= WHAT THE TASK REQUIRES =
Could you convert the lines below into a JSON list of strings, with one string for each line and blank lines omitted?

= INPUT DATA =
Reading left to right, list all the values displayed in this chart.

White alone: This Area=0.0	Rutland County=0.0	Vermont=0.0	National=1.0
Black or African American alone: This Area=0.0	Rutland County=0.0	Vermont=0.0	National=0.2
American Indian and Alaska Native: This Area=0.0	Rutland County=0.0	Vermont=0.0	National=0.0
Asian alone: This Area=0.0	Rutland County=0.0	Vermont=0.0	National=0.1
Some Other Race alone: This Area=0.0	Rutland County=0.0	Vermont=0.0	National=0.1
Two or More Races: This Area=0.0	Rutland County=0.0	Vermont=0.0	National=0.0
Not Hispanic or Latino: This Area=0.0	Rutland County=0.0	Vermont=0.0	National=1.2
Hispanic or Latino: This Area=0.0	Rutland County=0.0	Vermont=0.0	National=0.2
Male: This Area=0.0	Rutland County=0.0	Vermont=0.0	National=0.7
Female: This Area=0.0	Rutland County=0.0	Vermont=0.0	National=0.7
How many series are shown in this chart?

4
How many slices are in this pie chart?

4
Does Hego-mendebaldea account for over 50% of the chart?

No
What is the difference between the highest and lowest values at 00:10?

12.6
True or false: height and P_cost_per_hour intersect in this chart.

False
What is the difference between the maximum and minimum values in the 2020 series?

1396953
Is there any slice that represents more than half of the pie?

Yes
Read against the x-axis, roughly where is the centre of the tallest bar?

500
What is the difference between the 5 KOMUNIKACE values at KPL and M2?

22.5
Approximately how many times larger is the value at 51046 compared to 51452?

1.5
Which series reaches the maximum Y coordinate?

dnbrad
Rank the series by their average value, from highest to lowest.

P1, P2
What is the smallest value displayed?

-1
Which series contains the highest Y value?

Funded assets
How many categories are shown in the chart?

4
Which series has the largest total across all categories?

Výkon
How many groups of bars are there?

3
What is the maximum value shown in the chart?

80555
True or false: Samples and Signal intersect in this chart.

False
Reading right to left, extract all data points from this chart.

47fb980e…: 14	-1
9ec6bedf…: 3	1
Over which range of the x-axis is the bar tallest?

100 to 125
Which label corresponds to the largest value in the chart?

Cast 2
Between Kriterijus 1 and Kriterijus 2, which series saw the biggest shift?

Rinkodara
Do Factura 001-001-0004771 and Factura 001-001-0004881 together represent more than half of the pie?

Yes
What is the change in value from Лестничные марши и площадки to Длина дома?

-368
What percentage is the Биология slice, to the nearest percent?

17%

= REPLY =
[
  "Reading left to right, list all the values displayed in this chart.",
  "White alone: This Area=0.0\tRutland County=0.0\tVermont=0.0\tNational=1.0",
  "Black or African American alone: This Area=0.0\tRutland County=0.0\tVermont=0.0\tNational=0.2",
  "American Indian and Alaska Native: This Area=0.0\tRutland County=0.0\tVermont=0.0\tNational=0.0",
  "Asian alone: This Area=0.0\tRutland County=0.0\tVermont=0.0\tNational=0.1",
  "Some Other Race alone: This Area=0.0\tRutland County=0.0\tVermont=0.0\tNational=0.1",
  "Two or More Races: This Area=0.0\tRutland County=0.0\tVermont=0.0\tNational=0.0",
  "Not Hispanic or Latino: This Area=0.0\tRutland County=0.0\tVermont=0.0\tNational=1.2",
  "Hispanic or Latino: This Area=0.0\tRutland County=0.0\tVermont=0.0\tNational=0.2",
  "Male: This Area=0.0\tRutland County=0.0\tVermont=0.0\tNational=0.7",
  "Female: This Area=0.0\tRutland County=0.0\tVermont=0.0\tNational=0.7",
  "How many series are shown in this chart?",
  "4",
  "How many slices are in this pie chart?",
  "4",
  "Does Hego-mendebaldea account for over 50% of the chart?",
  "No",
  "What is the difference between the highest and lowest values at 00:10?",
  "12.6",
  "True or false: height and P_cost_per_hour intersect in this chart.",
  "False",
  "What is the difference between the maximum and minimum values in the 2020 series?",
  "1396953",
  "Is there any slice that represents more than half of the pie?",
  "Yes",
  "Read against the x-axis, roughly where is the centre of the tallest bar?",
  "500",
  "What is the difference between the 5 KOMUNIKACE values at KPL and M2?",
  "22.5",
  "Approximately how many times larger is the value at 51046 compared to 51452?",
  "1.5",
  "Which series reaches the maximum Y coordinate?",
  "dnbrad",
  "Rank the series by their average value, from highest to lowest.",
  "P1, P2",
  "What is the smallest value displayed?",
  "-1",
  "Which series contains the highest Y value?",
  "Funded assets",
  "How many categories are shown in the chart?",
  "4",
  "Which series has the largest total across all categories?",
  "Výkon",
  "How many groups of bars are there?",
  "3",
  "What is the maximum value shown in the chart?",
  "80555",
  "True or false: Samples and Signal intersect in this chart.",
  "False",
  "Reading right to left, extract all data points from this chart.",
  "47fb980e…: 14\t-1",
  "9ec6bedf…: 3\t1",
  "Over which range of the x-axis is the bar tallest?",
  "100 to 125",
  "Which label corresponds to the largest value in the chart?",
  "Cast 2",
  "Between Kriterijus 1 and Kriterijus 2, which series saw the biggest shift?",
  "Rinkodara",
  "Do Factura 001-001-0004771 and Factura 001-001-0004881 together represent more than half of the pie?",
  "Yes",
  "What is the change in value from Лестничные марши и площадки to Длина дома?",
  "-368",
  "What percentage is the Биология slice, to the nearest percent?",
  "17%"
]